What the exercise asks
Only the text belongs in the copy: retype each record exactly as it appears.

───

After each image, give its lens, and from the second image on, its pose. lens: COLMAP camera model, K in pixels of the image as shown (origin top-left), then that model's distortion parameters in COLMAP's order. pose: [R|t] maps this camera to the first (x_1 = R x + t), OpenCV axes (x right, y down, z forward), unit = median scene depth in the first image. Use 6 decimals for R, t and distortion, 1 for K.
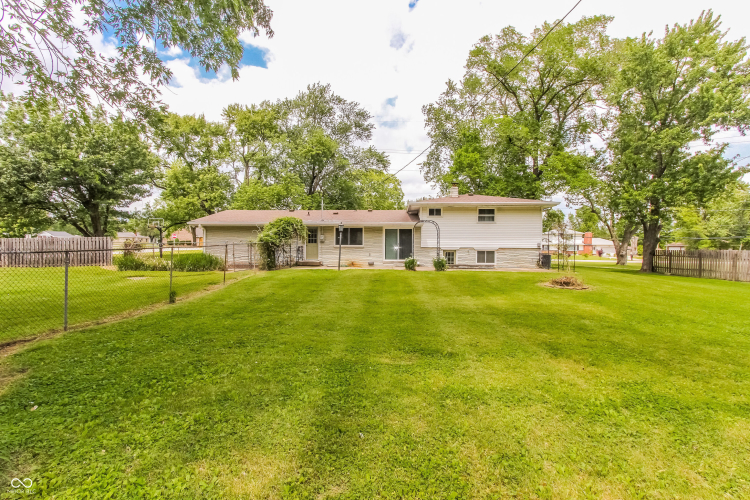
lens RADIAL K [[360.8, 0, 375.0], [0, 360.8, 250.0], [0, 0, 1]] dist [0.002523, 0.000295]
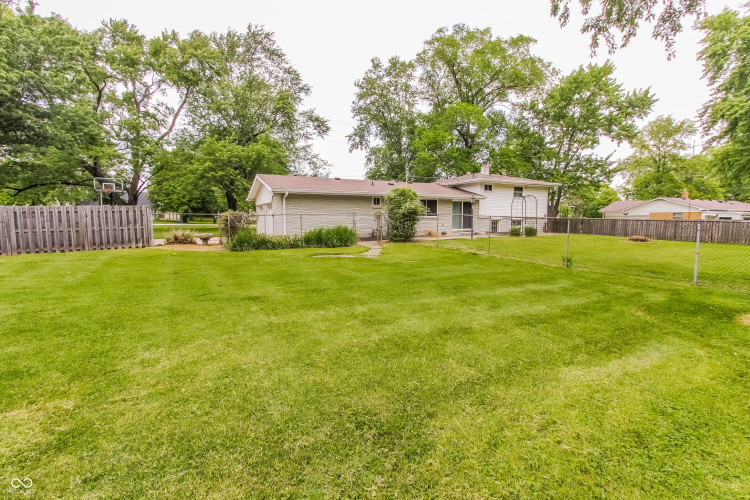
lens RADIAL K [[360.8, 0, 375.0], [0, 360.8, 250.0], [0, 0, 1]] dist [0.002523, 0.000295]
pose [[0.846741, -0.052179, 0.529440, -0.767259], [0.011760, 0.996771, 0.079430, -0.000081], [-0.531875, -0.061030, 0.844621, 0.192402]]
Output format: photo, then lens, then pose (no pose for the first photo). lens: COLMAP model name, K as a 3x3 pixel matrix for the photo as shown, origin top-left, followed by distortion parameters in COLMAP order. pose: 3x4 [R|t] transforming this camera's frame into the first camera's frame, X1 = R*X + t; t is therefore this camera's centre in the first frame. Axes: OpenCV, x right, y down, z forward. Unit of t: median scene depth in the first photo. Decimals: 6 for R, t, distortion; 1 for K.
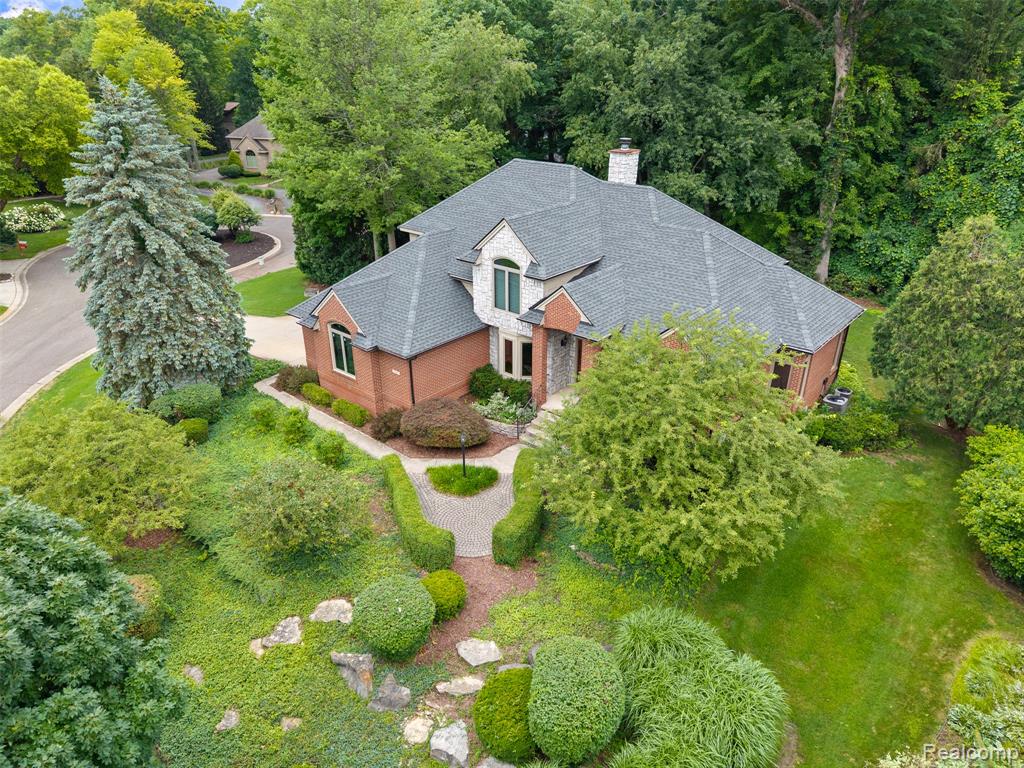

───

Task answer
After each image, give its lens, and from the second image on, its pose. lens: COLMAP camera model, K in pixels of the image as shown (origin top-left), then that model's distortion parameters in COLMAP's order. pose: [R|t] maps this camera to the first (x_1 = R x + t), OpenCV axes (x right, y down, z forward), unit = median scene depth in the first image. Use 6 decimals for R, t and distortion, 1 for K.
lens RADIAL K [[360.8, 0, 375.0], [0, 360.8, 250.0], [0, 0, 1]] dist [0.002523, 0.000295]
lens RADIAL K [[360.8, 0, 375.0], [0, 360.8, 250.0], [0, 0, 1]] dist [0.002523, 0.000295]
pose [[0.846741, -0.052179, 0.529440, -0.767259], [0.011760, 0.996771, 0.079430, -0.000081], [-0.531875, -0.061030, 0.844621, 0.192402]]
Output format: photo, then lens, then pose (no pose for the first photo). lens: COLMAP model name, K as a 3x3 pixel matrix for the photo as shown, origin top-left, followed by distortion parameters in COLMAP order. pose: 3x4 [R|t] transforming this camera's frame into the first camera's frame, X1 = R*X + t; t is therefore this camera's centre in the first frame. Axes: OpenCV, x right, y down, z forward. Unit of t: median scene depth in the first photo. Decimals: 6 for R, t, distortion; 1 for K.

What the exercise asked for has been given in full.